Surgeons who do more total hip replacements have fewer complications

Surgeons who do more total hip replacements have fewer complications

 

Surgeons who do more total hip replacements have fewer complications

It makes sense that surgeons who do more total hip procedures have fewer complications than surgeons who only do this surgery occasionally. The whole team improves when a procedure is repeated over and over again. This includes the nurses before and after surgery because they take care of more patients who have had a total hip procedure. Even the anesthesia team, x-ray technicians and everyone else improves when they provide care for more people who have total hip replacements.

While everyone agrees that doing more total hips decreases risks and complications, the number needed to achieve the best results isn’t known. In other words, does a surgeon doing two cases a month have the same low complication rate as a surgeon doing ten cases each month? High-volume surgeons have fewer complications but what is the number that allows surgeons to be as good as they can get? After achieving that level of excellence, more cases may improve efficiency, but more cases don’t mean better results or fewer complications for patients. Several scientific studies have tried to determine the threshold that surgeons should achieve to have more successful results compared to surgeons who do fewer procedures. Once that threshold has been achieved, there is little gain in doing more because the surgeon and his/her team are experienced enough to know what they are doing.

__Task item 1__: Copy the hip surgery text above word for word, from "It makes sense" to "total hip replacements.".
__Task item 2__: The hip surgery text names groups of care workers, other than surgeons, who improve with more total hip cases. List them.

__Data to examine__:
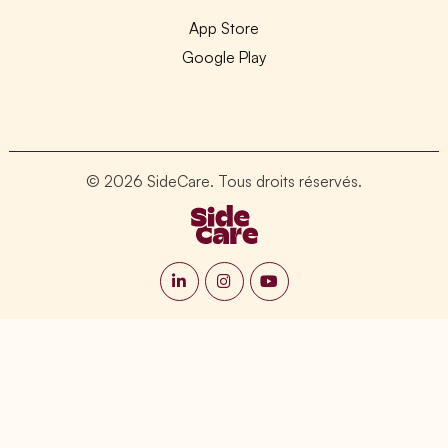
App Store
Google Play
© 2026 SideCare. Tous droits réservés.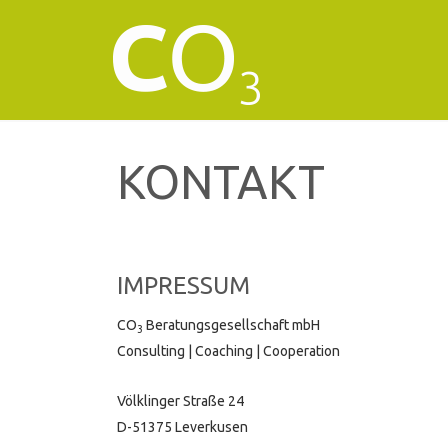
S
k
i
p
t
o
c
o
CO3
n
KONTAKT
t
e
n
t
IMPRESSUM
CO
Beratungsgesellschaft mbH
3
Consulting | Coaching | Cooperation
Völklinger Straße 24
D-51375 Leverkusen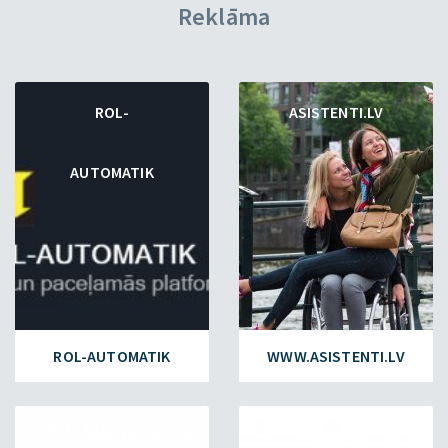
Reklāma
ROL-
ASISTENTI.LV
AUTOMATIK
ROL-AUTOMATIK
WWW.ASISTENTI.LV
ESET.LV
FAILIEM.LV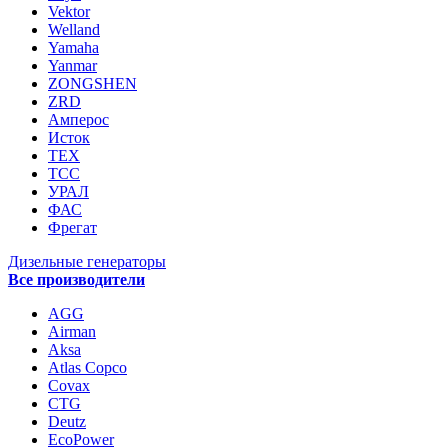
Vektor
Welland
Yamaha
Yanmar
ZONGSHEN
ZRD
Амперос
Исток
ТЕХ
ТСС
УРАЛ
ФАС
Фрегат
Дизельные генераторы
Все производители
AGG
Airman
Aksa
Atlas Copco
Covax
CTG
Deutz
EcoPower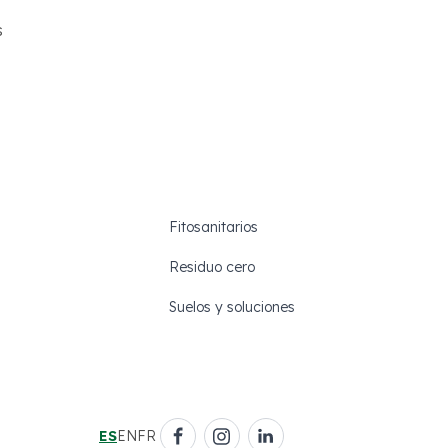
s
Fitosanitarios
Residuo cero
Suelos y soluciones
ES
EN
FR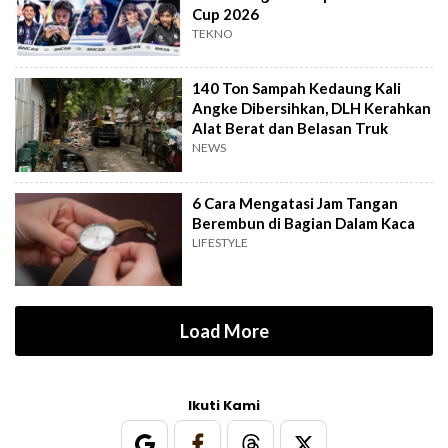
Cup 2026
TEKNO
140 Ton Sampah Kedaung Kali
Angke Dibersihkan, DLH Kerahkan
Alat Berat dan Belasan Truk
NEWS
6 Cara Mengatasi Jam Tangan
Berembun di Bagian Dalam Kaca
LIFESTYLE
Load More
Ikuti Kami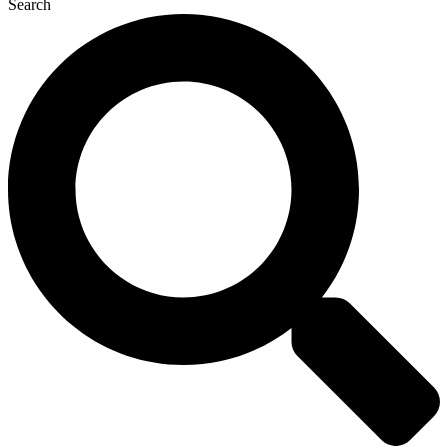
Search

---

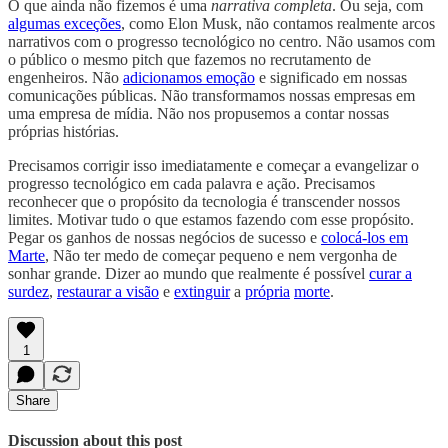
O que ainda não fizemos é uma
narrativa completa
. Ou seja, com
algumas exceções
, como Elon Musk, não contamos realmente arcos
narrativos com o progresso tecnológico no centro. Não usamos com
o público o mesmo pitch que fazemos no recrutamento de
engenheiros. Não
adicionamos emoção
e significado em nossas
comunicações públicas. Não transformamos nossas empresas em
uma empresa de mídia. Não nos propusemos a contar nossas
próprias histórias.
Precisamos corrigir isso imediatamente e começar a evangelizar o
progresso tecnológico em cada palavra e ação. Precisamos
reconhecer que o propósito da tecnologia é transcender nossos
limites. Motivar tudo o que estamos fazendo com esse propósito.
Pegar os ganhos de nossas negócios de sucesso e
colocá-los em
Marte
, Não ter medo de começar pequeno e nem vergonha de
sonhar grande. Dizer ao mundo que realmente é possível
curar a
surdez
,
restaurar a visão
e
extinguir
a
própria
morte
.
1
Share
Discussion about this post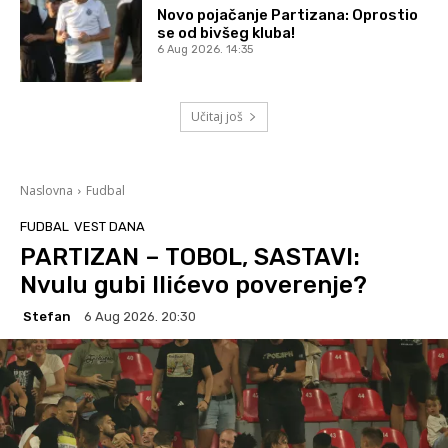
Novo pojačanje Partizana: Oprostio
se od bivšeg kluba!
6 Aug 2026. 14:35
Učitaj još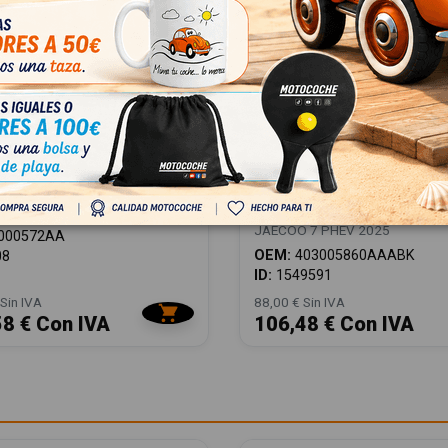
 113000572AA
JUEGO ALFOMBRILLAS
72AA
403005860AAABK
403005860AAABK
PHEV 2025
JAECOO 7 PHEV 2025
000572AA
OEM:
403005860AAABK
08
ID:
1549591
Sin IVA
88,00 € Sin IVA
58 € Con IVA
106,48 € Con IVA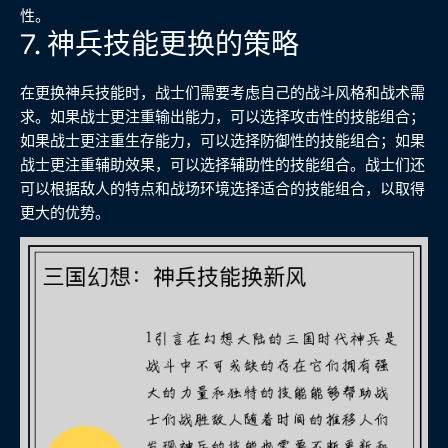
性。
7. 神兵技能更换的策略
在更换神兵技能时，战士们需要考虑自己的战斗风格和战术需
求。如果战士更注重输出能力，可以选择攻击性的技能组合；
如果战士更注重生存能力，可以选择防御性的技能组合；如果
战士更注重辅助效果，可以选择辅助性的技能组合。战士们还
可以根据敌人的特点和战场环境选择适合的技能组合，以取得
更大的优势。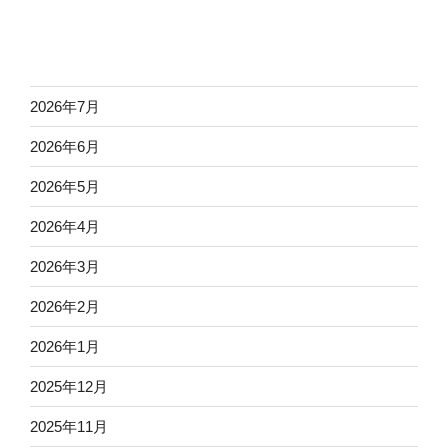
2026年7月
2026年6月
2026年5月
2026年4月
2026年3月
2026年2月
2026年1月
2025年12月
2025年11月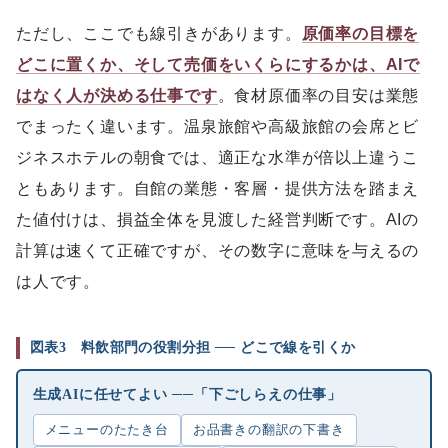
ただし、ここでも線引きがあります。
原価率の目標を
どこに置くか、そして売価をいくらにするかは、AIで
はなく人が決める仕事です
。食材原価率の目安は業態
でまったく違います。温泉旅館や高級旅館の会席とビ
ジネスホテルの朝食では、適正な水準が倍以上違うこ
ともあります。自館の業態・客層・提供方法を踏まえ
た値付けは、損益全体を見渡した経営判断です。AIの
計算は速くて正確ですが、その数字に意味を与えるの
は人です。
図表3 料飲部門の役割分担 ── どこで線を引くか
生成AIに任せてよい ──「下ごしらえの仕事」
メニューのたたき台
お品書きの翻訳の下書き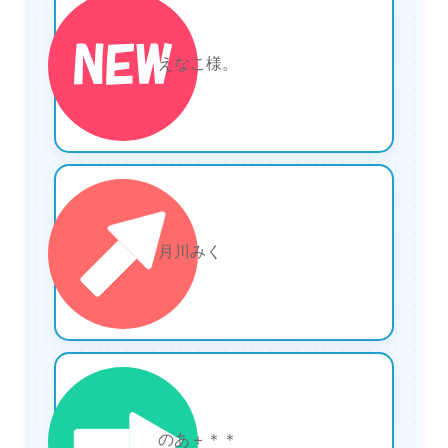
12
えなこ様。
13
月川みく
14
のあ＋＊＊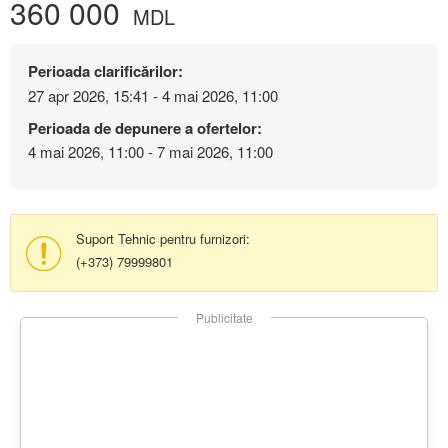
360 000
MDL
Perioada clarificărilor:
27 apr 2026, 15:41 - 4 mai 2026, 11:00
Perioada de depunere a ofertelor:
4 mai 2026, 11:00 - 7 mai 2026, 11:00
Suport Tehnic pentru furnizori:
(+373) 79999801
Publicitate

__Output 1__:
It makes sense that surgeons who do more total hip procedures have fewer complications than surgeons who only do this surgery occasionally. The whole team improves when a procedure is repeated over and over again. This includes the nurses before and after surgery because they take care of more patients who have had a total hip procedure. Even the anesthesia team, x-ray technicians and everyone else improves when they provide care for more people who have total hip replacements.

__Output 2__:
- nurses (before and after surgery)
- the anesthesia team
- x-ray technicians